Highly-trained security personnel perform coyote patrols, off-road patrols along the perimeter of the base, in a variety of all-terrain vehicles.

“It is good to get out on the ATVs and get eyes on the perimeter,” said Tech. Sgt. Jeremy Delvaux, 9th SFS flight chief. “We have a lot of perimeter, which isn’t visible from anywhere else on base because it is so large and hidden.”

The base perimeter patrols are a coordinated effort made by the 9th SFS and the rest of Team Beale.

“The 26-mile perimeter of the base is broken up into six sectors,” said Senior Airman David Gill, 9th SFS base defense operation center controller. “We do at least one run per shift with multiple shifts per day. The route determined randomly by our anti-terrorism officer.”

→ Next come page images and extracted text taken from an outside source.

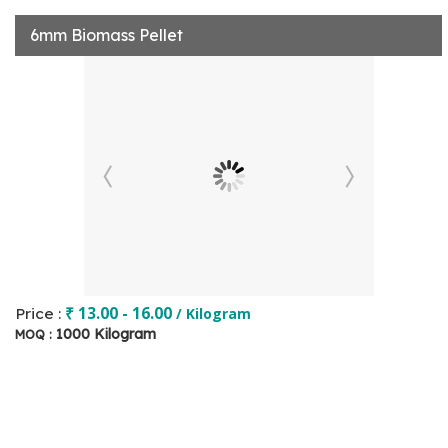
6mm Biomass Pellet
₹ 13.00 - 16.00
Price :
/ Kilogram
1000 Kilogram
MOQ :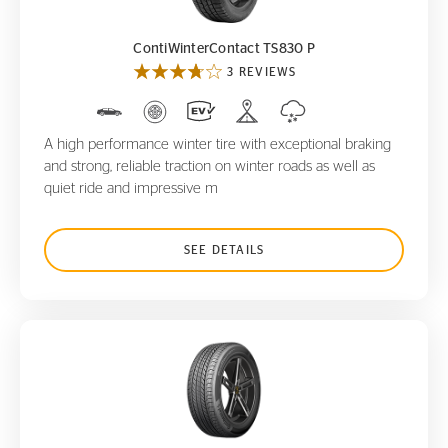
ContiWinterContact TS830 P
3 REVIEWS
A high performance winter tire with exceptional braking
and strong, reliable traction on winter roads as well as
quiet ride and impressive m
SEE DETAILS
ProContact GX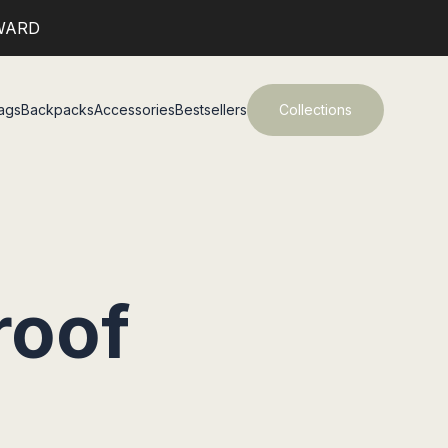
WARD
ags
Backpacks
Accessories
Bestsellers
Collections
roof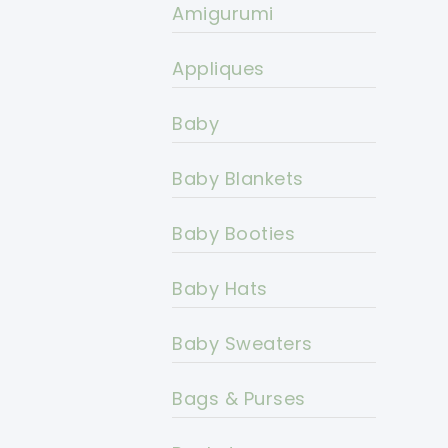
Amigurumi
Appliques
Baby
Baby Blankets
Baby Booties
Baby Hats
Baby Sweaters
Bags & Purses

Coyote patrols are unique compared to many of the security measures used across the Air Force.

“This is the only time I have gotten to experience something like this in my Air Force career,” said Delvaux. “I enjoy going out on the runs, it is one of my favorite ways we keep the base safe.”

Even though it is enjoyable for many, the security forces Airmen must be trained in how to effectively and safely operate the vehicles.

“We practice operating the vehicles on different terrain,” said Gill. “We also are put through an obstacle course with the ATVs to show we are competent and safe.”

The patrols help with law enforcement and maintaining structural integrity of the perimeter as well.

“We look for suspicious individuals, trespassers, and any issues with the fence,” said Delvaux. “When we find structural issues we let civil engineering know.”

Base security is an important part of security forces job and the coyote patrols are one tool the 9th SFS uses.

“The patrols are used to ensure the safety and security of the installation and the Air Force’s number one asset, our people,” said Gill.